We have a number of praying mantis insects over here but this tiny fellow is the most unique representative of its species that I have found. As you can see from the way the little guy is riding my fingertip he is not an imposing specimen. It's a downright wonder I found him at all; he was nearly impossible to distinguish from the chaos of dried grass and twigs I found him in. I was on hands and knee searching for a lizard that had disappeared into the vegetation when the tiniest flicker of movement caught my eye. Special thanks to a soldier stationed over there named Patrick who took a particular interest in this little fellow. And here he is for you to behold: the Cone Head Mantis, Empusa pennicornis.

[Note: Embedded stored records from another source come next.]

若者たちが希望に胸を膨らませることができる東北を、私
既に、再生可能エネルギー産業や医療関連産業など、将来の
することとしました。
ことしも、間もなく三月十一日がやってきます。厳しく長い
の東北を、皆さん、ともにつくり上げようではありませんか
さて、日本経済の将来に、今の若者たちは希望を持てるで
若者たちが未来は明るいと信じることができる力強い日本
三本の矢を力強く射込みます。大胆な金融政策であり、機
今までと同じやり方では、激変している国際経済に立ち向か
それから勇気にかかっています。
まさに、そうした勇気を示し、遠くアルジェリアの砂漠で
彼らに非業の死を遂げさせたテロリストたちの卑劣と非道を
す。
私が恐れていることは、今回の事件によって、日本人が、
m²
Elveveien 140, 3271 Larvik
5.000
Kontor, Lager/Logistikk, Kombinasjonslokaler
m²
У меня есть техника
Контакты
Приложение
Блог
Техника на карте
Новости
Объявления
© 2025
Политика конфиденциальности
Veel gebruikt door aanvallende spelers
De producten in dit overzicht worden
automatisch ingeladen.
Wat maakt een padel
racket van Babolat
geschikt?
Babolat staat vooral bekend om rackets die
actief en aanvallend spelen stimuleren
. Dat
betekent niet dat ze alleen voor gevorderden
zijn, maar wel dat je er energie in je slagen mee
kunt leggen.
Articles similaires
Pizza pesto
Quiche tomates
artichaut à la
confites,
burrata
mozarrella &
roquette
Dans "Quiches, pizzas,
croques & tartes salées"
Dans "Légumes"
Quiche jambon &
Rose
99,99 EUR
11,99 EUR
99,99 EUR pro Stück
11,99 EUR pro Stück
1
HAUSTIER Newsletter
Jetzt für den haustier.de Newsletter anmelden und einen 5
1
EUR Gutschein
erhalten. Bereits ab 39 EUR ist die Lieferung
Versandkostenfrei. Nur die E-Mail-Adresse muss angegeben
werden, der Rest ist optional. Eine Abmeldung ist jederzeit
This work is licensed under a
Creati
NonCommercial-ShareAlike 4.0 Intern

On the far left is a Momorated Stink Bug. Stink bugs have been introduced to the US and have notoriety notoriety for their ability to deface fruit. The bright red and black insect is a representative of a beetle nicknamed "fire beetles" due to their attraction to fire believe or not. Like just about every place else on the planet Afghanistan has an astounding array of beetles. Not surprising; yet the humble beetle is one of the most successful animals on earth. Some of my favorites are pictured above. Then we have this comical looking weevil which are quite common out here in the desert. The even funnier performer on the right is a Darkling Beetle taking up a defensive posture against the nosy photographer. That glistening drop on the end of its abdomen is an acrid smelling substance of great power. I touched my finger to it and foolishly sniffed it. Wow! I had not been punched like that since the gas chamber in Army basic training.